[edit]
Manifold-Informed Cohort Discovery (MICD): A Framework for Uncovering Latent Risk Signals in Imbalanced Healthcare Data
Proceedings of The Second AAAI Bridge Program on AI for Medicine and Healthcare, PMLR 317:94-101, 2026.
Abstract
Risk stratification for Coronary Heart Disease (CHD) is fundamentally challenged by severe class imbalance and the structural heterogeneity of the non-diseased patient cohort. Standard classification models, by treating all CHD-negative patients uniformly, fail to detect critical, latent high-risk sub-groups. We introduce the Manifold-Informed Cohort Discovery (MICD) Framework, a novel methodology that systematically integrates clinically-informed feature selection, Manifold Learning (UMAP), and proximity-based clustering to extract these latent risk signals. Our core insight is that individuals with latent high-risk profiles exist in close geometric proximity to true CHD-positive cases within the UMAP-embedded feature space. We validate the framework’s clinical relevance by autonomously isolating a high-risk negative cohort whose feature profile strongly aligns with the established diagnostic markers of Metabolic Syndrome.
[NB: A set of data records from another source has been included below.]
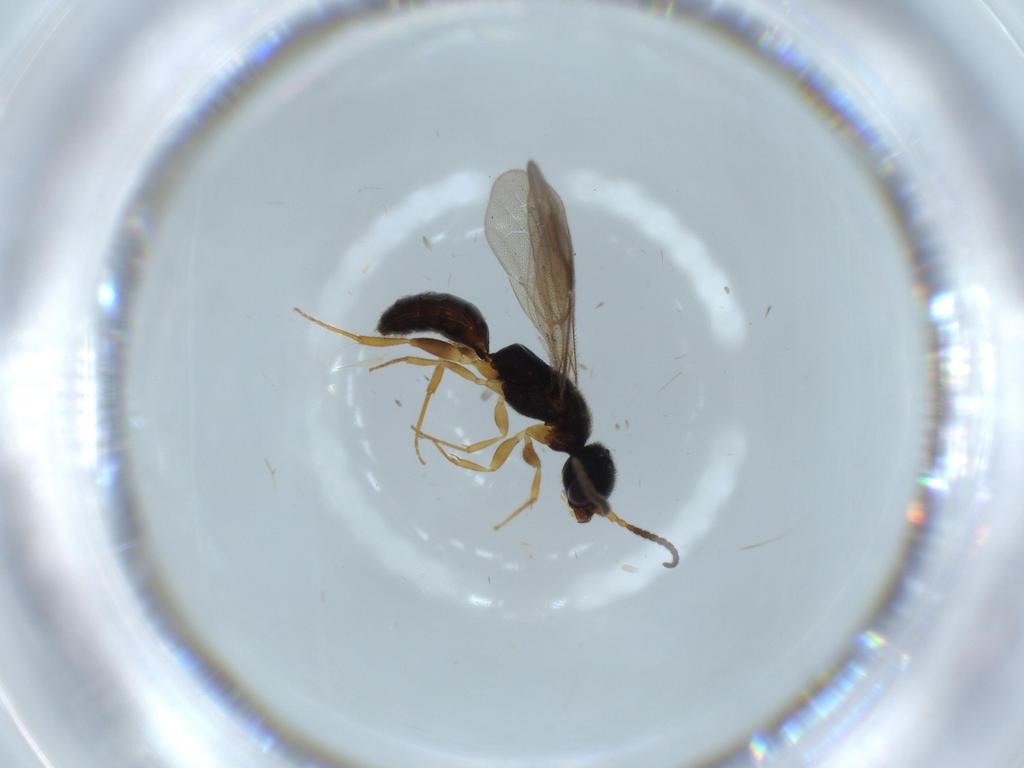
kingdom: Animalia
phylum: Arthropoda
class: Insecta
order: Hymenoptera
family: Bethylidae
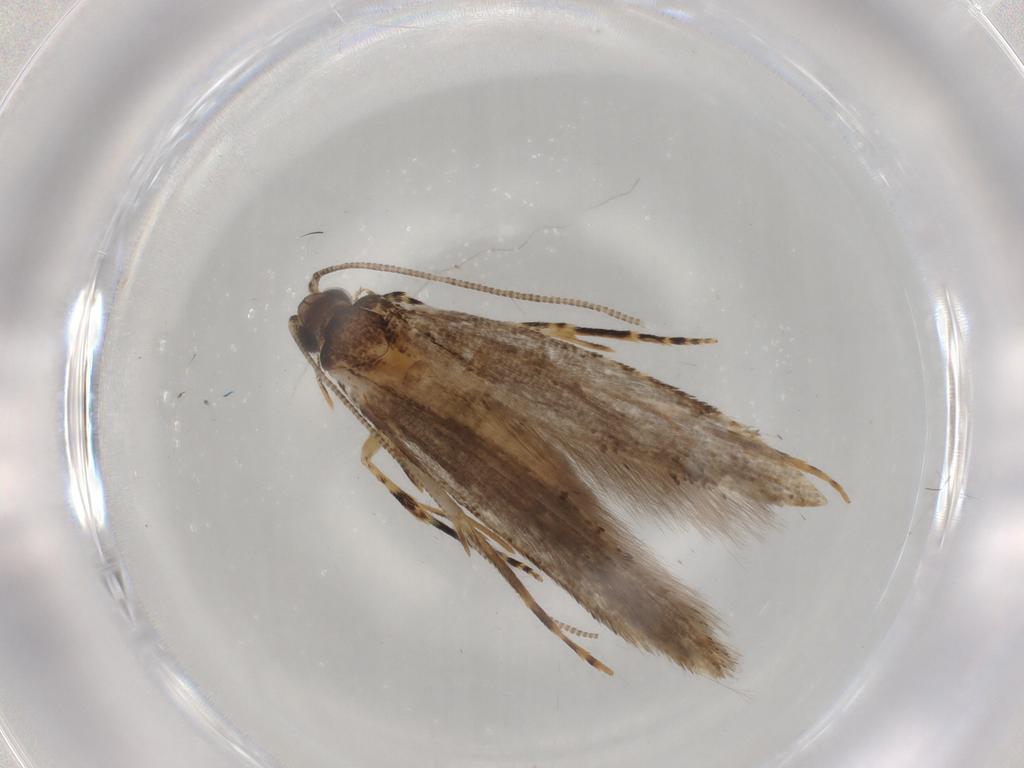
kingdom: Animalia
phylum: Arthropoda
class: Insecta
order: Lepidoptera
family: Tineidae
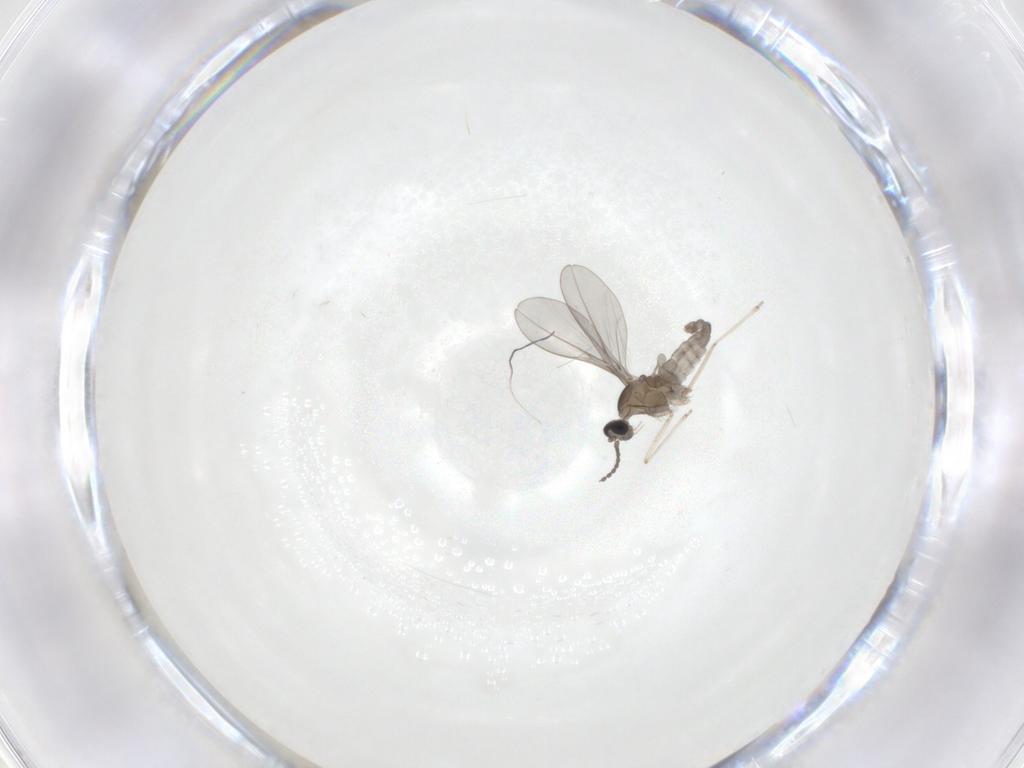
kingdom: Animalia
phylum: Arthropoda
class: Insecta
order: Diptera
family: Cecidomyiidae
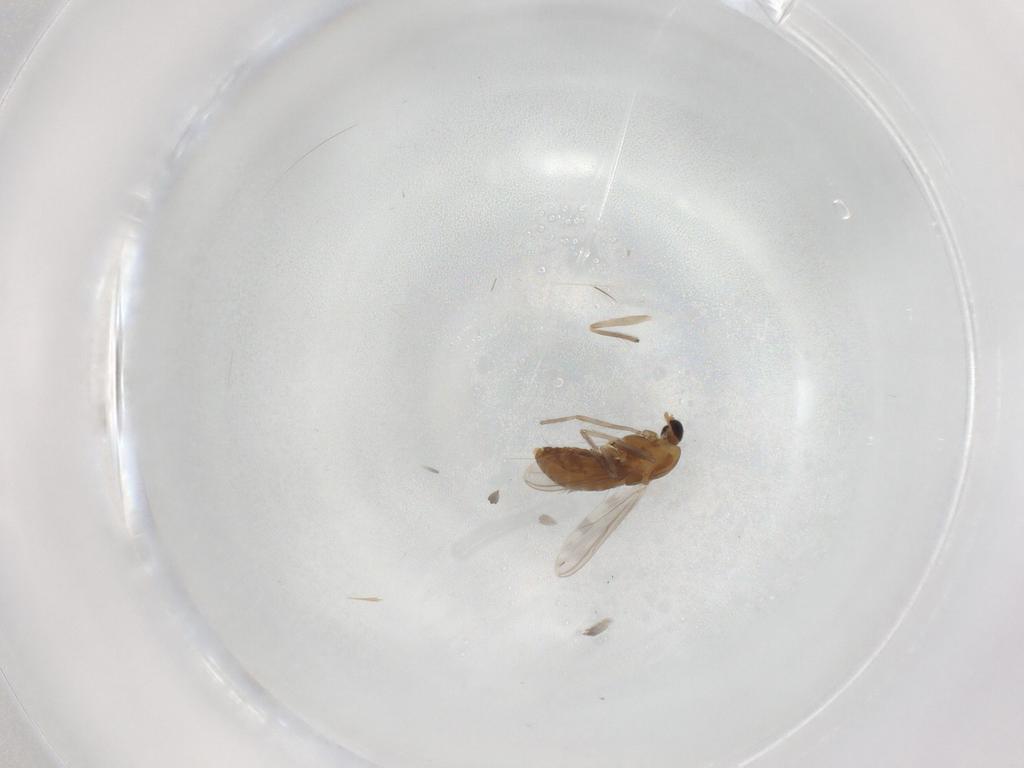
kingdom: Animalia
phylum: Arthropoda
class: Insecta
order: Diptera
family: Chironomidae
This alignment proves that our abstract geometric approach encodes a biologically and clinically meaningful pre-disease state. When the insights from this cohort discovery are used in a downstream classification task, the MICD-enhanced model achieves pre-eminent predictive performance (AUROC $\tilde$ 85.1%), significantly outperforming the clinical gold standard (ASCVD Risk Calculator) and state-of-the-art imbalanced learning methods (Focal Loss, SMOTE). Our work establishes a critical, interpretable link between unsupervised data structure and actionable supervised clinical prediction, providing a powerful tool for early, preventative intervention.